The commission is the foremost international body in the human rights field, but as a body of the UN it includes a revolving cross-section of countries, some gay-supportive, some decidedly not. So among the diplomats taking their chairs in the Palais des Nations overlooking Lake Geneva will be arch-enemies of queer rights such as Saudi Arabia, Egypt and Zimbabwe, who’ll no doubt be strategizing on how to sideline a groundbreaking resolution banning discrimination on the basis of sexual orientation.

But it will be an uphill battle. Arrayed on the other side are a multilateral coalition of human rights groups and supportive countries determined to pass a resolution enshrining gay rights in covenants such as the Universal Declaration of Human Rights.

“This would be the first time that the commission has acknowledged that the principles enshrined in human rights instruments apply equally to lesbian, gay, bi and transgendered people,” says John Fisher of the Ottawa-based NGO Arc International.

To get an idea of how bitter the meeting might get, you just have to look at what happened a year ago, when a similar resolution came to the floor on the last day of the meeting. Saudi Arabia, Pakistan, Egypt, Libya and Malaysia put forward amendments calling for the removal of the phrase “sexual orientation” each time it appeared in the text. When that didn’t work they stalled, talking out the clock until the 6 pm adjournment time – and avoiding a vote.

“Opponents couldn’t defeat the resolution, but they were able to keep it from being voted on,” says Ottawa-based Suki Beavers of Action Canada for Population and Development, who was part of the Canadian delegation.

One of the reasons it was difficult to sink the measure altogether was that its sponsor was not a rich liberal northern country, but Brazil. The southern country has become a leader in the human rights field despite powerful Catholic and evangelical forces who have opposed many of the positions that Brazil has taken internationally.

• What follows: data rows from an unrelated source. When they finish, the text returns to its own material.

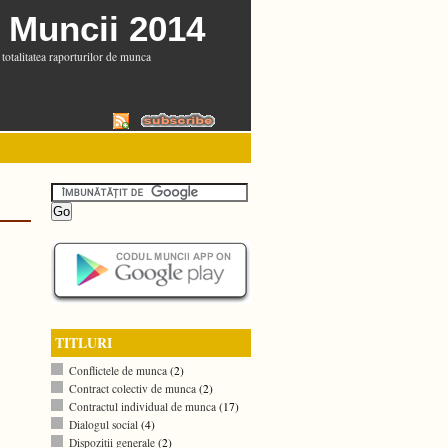
 Muncii 2014
totalitatea raporturilor de munca
TITLURI
Conflictele de munca
(2)
Contract colectiv de munca
(2)
Contractul individual de munca
(17)
Dialogul social
(4)
Dispozitii generale
(2)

Sonia Correa, a leader in the women’s and gender rights movements, explains on the phone from Rio de Janeiro that the religious opposition has been no match for civil society, which has played an ever larger role in the democratization of the country over the last decade. “Brazil has positioned itself as a player in the human rights global debate with very progressive positions,” Correa says, pointing out Brazil’s participation at other politically charged gatherings such as the Beijing and Cairo conferences on women’s rights.

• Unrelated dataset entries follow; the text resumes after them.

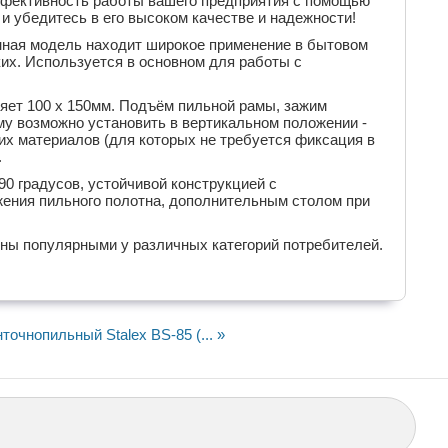
ффективность работы вашего предприятия с помощью
и убедитесь в его высоком качестве и надежности!
анная модель находит широкое применение в бытовом
ких. Используется в основном для работы с
яет 100 х 150мм. Подъём пильной рамы, зажим
му возможно установить в вертикальном положении -
ких материалов (для которых не требуется фиксация в
.
0 градусов, устойчивой конструкцией с
жения пильного полотна, дополнительным столом при
ны популярными у различных категорий потребителей.
точнопильный Stalex BS-85 (... »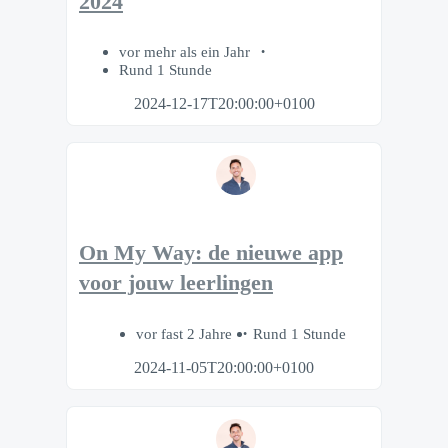
2024
vor mehr als ein Jahr
Rund 1 Stunde
2024-12-17T20:00:00+0100
On My Way: de nieuwe app
voor jouw leerlingen
vor fast 2 Jahre
Rund 1 Stunde
2024-11-05T20:00:00+0100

“Brazilian foreign policy was the monopoly of the foreign office for many years,” Correa says. “But now, before an important conference, the foreign office consults civil society and academic institutions as to what the Brazilian position should be,” she says. The foreign office sent representatives to a consultation of activists organized by the Canadian NGO Arc International in Brazil in December to plot strategy for the upcoming meeting.

A poignant counterpoint to Brazil is Nigeria, Africa’s most populous country and a fellow member of the commission this year. If civil-society support for gay rights in Brazil explains that country’s progressive positions, the lack of support in Nigeria explains why that country will almost certainly side with the opposition in Geneva.

It’s not that Nigeria doesn’t have a human rights movement – it does. But as professor Obiora Okafor of Osgoode Hall Law School explains, sexual orientation is not part of the language of human rights in Nigeria.

Okafor, who has just completed an anthology on the Nigerian human rights movement, recalls raising the subject of gay rights with one of his authors, only to be met with hostility. “This activist, who was almost killed by the military, said, ‘Listen, this is not something that we’re even going to talk about. This is a matter for the international human rights movement and not for us. ‘” With the country’s human rights activists treating the subject like a dangerous contagion, Nigeria’s anti-gay fundamentalist religious forces, in particular Islamic groups in the north and Christian in the south, have the ear of the government.

But as well as hopeless cases, there are the pleasant surprises. In Croatia, for example, only a few years ago, being openly gay would likely get you fired from your job and scorned by your neighbours. But the strongly Catholic country, anxious to get membership in the European Union, has now become a human rights model citizen that supports the resolution.

Though Canada is not on the commission this year, it will have a delegation in Geneva and will be talking up the resolution in the “informals,” those spontaneous discussions that take place in hallways and over drinks. A Canadian government rep says they’re expecting stiff resistance from Islamic countries. And there are hopes that the U.S. might even support the measure now that its own embarrassing sodomy law has been struck down by the courts as unconstitutional.

Of course, even if the resolution passes – as activists are increasingly hopeful it will – it will be a largely symbolic measure that will not immediately turn gay gulags into queer meccas. But Correa recalls what seemed to be mild additions to the declaration calling on countries to “consider” reviewing punitive anti-abortion legislation adopted at the 1995 Beijing World Conference on Women.

“It’s not very strong language, but it has been consistently used by women’s organizations,” she says, and the same strategy can be grafted onto the resolution on sexual orientation. “It can be used at the ground level, and that’s why conservative factions are afraid. They know it can become a very important instrument.”